FTC v. James Noland, Jr.
This text of FTC v. James Noland, Jr. (FTC v. James Noland, Jr.) is published on Counsel Stack Legal Research, covering Court of Appeals for the Ninth Circuit primary law. Counsel Stack provides free access to over 12 million legal documents including statutes, case law, regulations, and constitutions.
Opinion
NOT FOR PUBLICATION FILED UNITED STATES COURT OF APPEALS JUL 28 2021 MOLLY C. DWYER, CLERK U.S. COURT OF APPEALS FOR THE NINTH CIRCUIT
FEDERAL TRADE COMMISSION, No. 20-17324
Plaintiff-Appellee, D.C. No. 2:20-cv-00047-DWL
v. MEMORANDUM* JAMES D. NOLAND, Jr., individually and as an officer of Success by Media Holdings Inc. and Success by Media LLC, AKA Jay Noland AKA JD Noland; et al.,
Defendants-Appellants,
and
SUCCESS BY MEDIA HOLDINGS INCORPORATED, DBA Success By Health, DBA Success By Media; et al.,
Defendants,
------------------------------
KIMBERLY FRIDAY,
Receiver-Appellee.
Appeal from the United States District Court for the District of Arizona Dominic Lanza, District Judge, Presiding
* This disposition is not appropriate for publication and is not precedent except as provided by Ninth Circuit Rule 36-3. Submitted July 26, 2021** San Francisco, California
Before: McKEOWN and NGUYEN, Circuit Judges, and LAMBERTH,*** District Judge.
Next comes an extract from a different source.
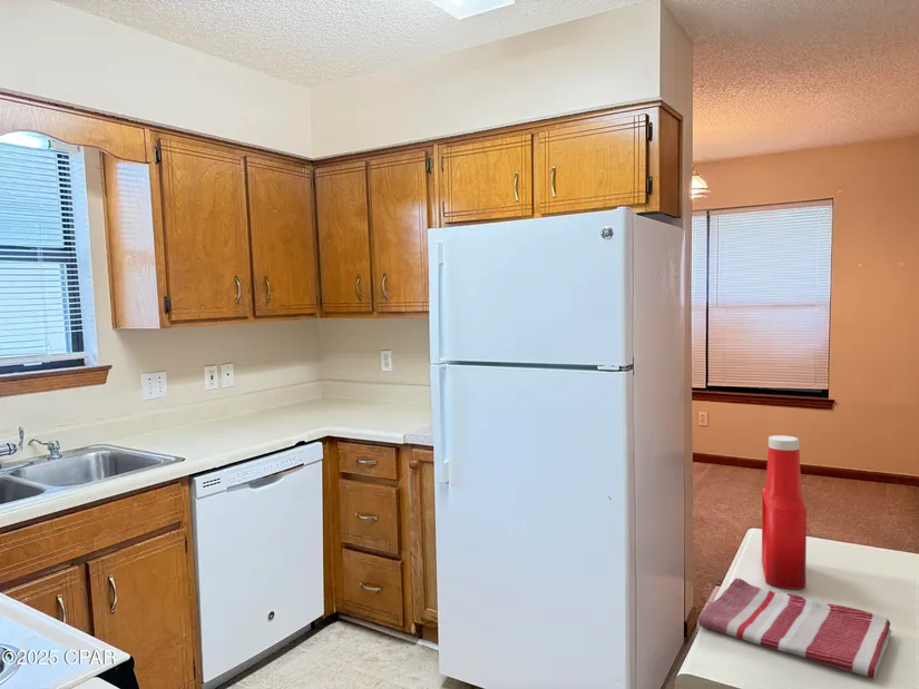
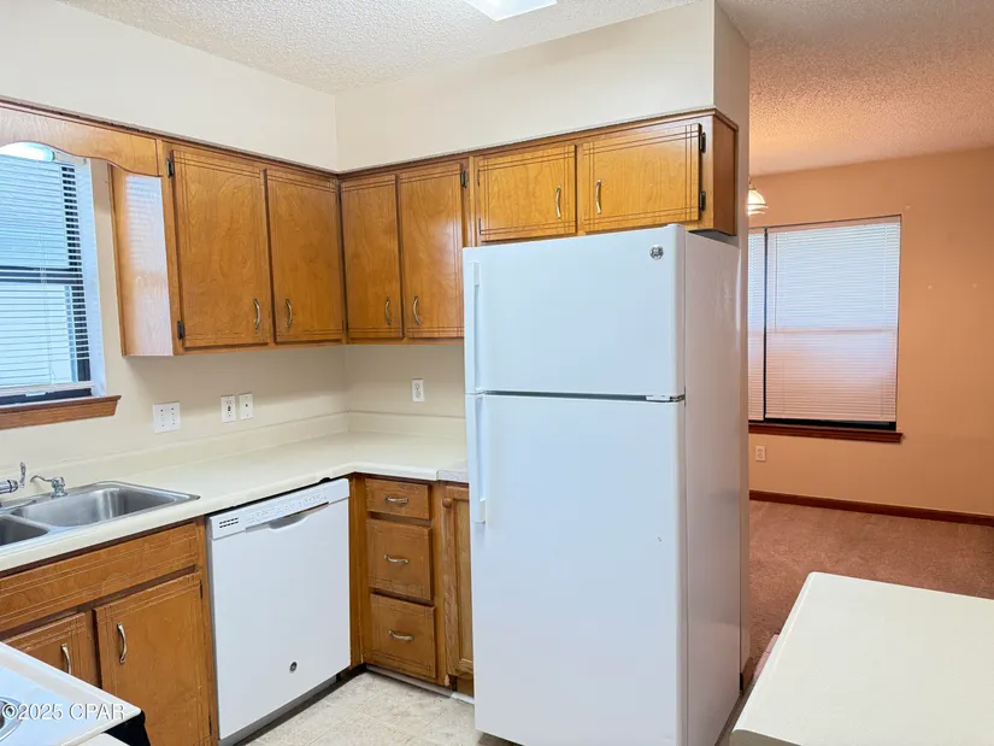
- soap bottle [761,434,808,591]
- dish towel [697,578,893,679]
Defendants-Appellants appeal the district court’s order denying their motion
to allow representation and the order denying their motion to dissolve or modify
the preliminary injunction. We dismiss as untimely the challenge to the denial of
the motion to allow representation. We have jurisdiction under 28 U.S.C.
§ 1292(a)(1) over the challenge to the denial of the motion to dissolve or modify
the preliminary injunction, and we affirm.
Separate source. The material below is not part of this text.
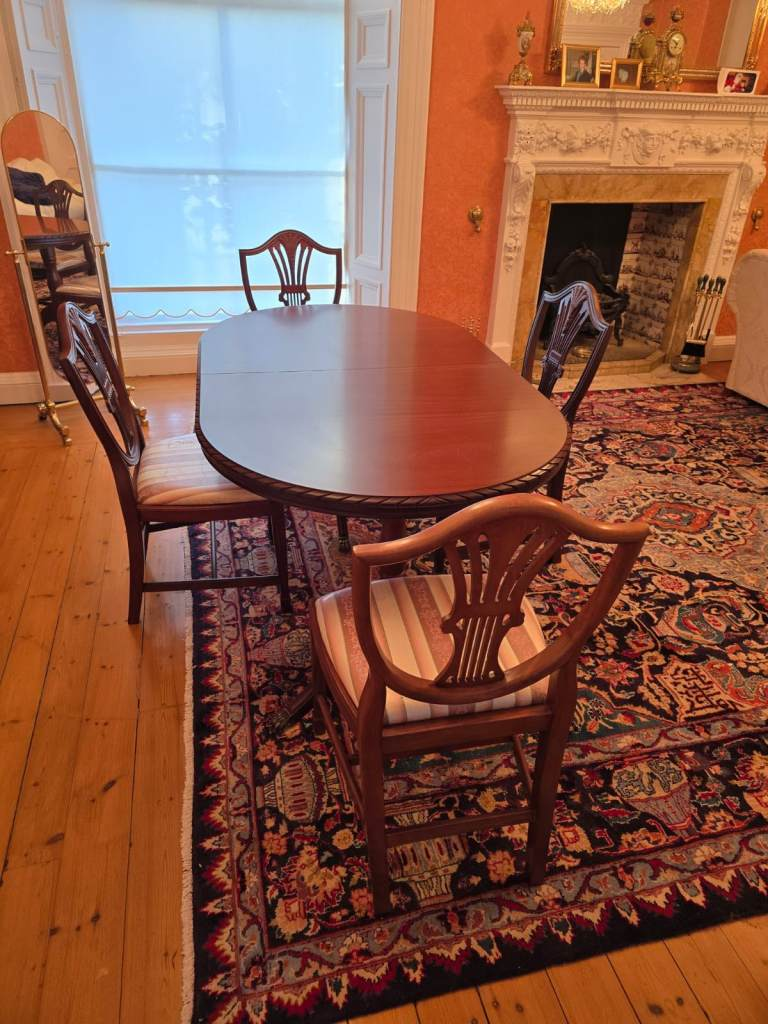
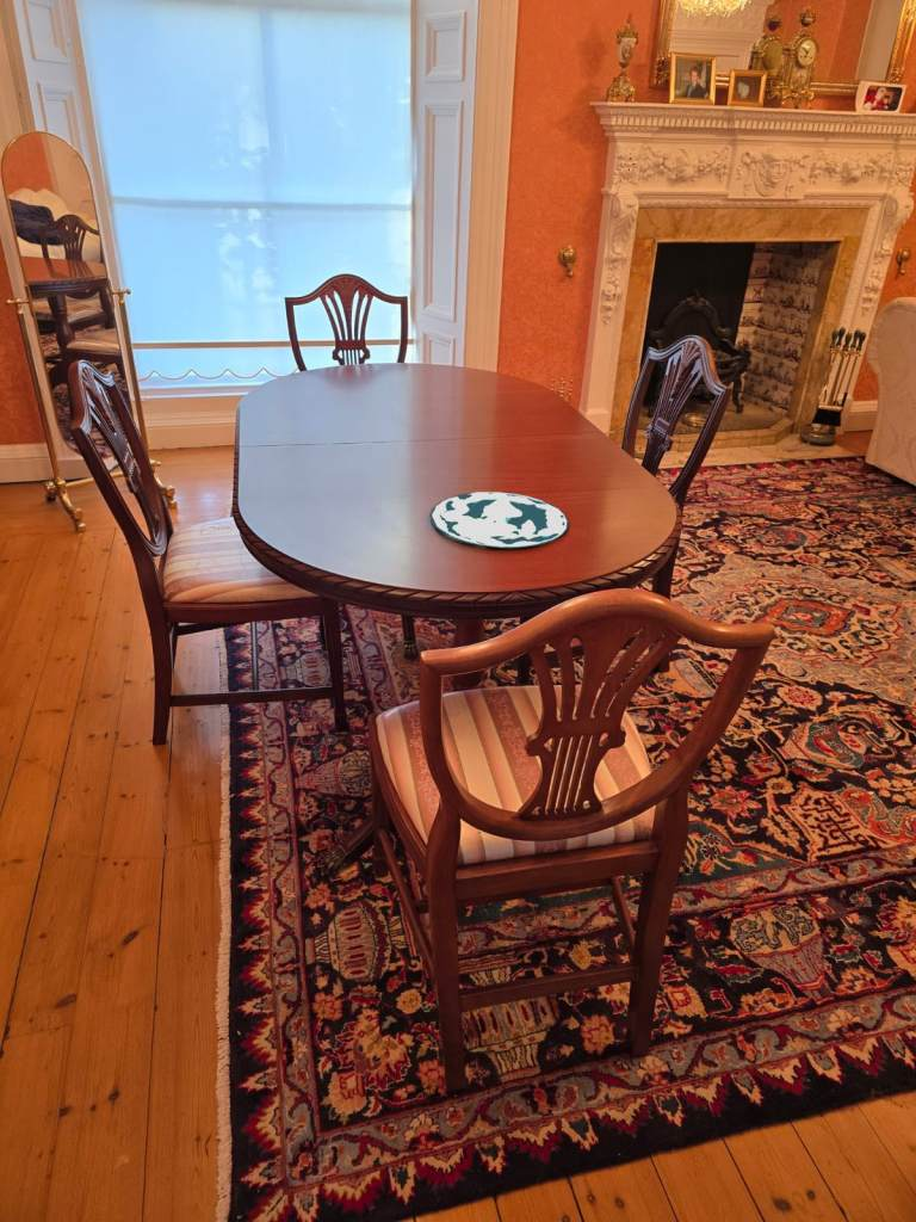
+ plate [429,490,570,549]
The order denying the motion to allow representation was entered on July
29, 2020, and the notice of appeal was filed on November 27, 2020. Even
assuming, arguendo, that the order on representation is an appealable collateral
order, the appeal of that order was untimely. Fed. R. App. P. 4(a)(1)(B); see SEC
v. Cap. Consultants LLC, 453 F.3d 1166, 1173 (9th Cir. 2006) (per curiam) (“[T]he
time for appeal of an appealable collateral order begins to run on the date the court
enters the order.”). We therefore dismiss the appeal as to that order. See Bowles v.
** The panel unanimously concludes this case is suitable for decision without oral argument. See Fed. R. App. P. 34(a)(2). *** The Honorable Royce C. Lamberth, United States District Judge for the District of Columbia, sitting by designation.
2 Russell, 551 U.S. 205, 209 (2007) (“[T]he taking of an appeal within the prescribed
time is mandatory and jurisdictional.” (internal quotation marks omitted)).
Although Defendants-Appellants challenge the propriety of the preliminary
injunction, “we do not consider the propriety of the underlying order.” Sharp v.
Weston, 233 F.3d 1166, 1169–70 (9th Cir. 2000). Rather, the question we have
jurisdiction to address is whether the district court abused its discretion in denying
the motion to modify or dissolve the preliminary injunction. See Karnoski v.
Trump, 926 F.3d 1180, 1198 (9th Cir. 2019) (per curiam). Defendants-Appellants
“bear[] the burden of establishing that a significant change in facts or law warrants
revision or dissolution of the injunction.” Sharp, 233 F.3d at 1170. Despite the
absence of any ruling from the Supreme Court at the time this appeal was filed,
Defendants-Appellants argue that the Court’s grant of the petition for writ of
certiorari in AMG Capital Management, LLC v. FTC, 141 S. Ct. 194 (2020),
constituted a significant change in the law. The district court correctly concluded
to the contrary, and we affirm its denial of the motion to dissolve or modify the
preliminary injunction. We leave it to the district court in the first instance to
consider whether and to what extent the decision in AMG Capital Management,
LLC v. FTC, 141 S. Ct. 1341 (2021), bears on the preliminary injunction.
DISMISSED IN PART and AFFIRMED IN PART.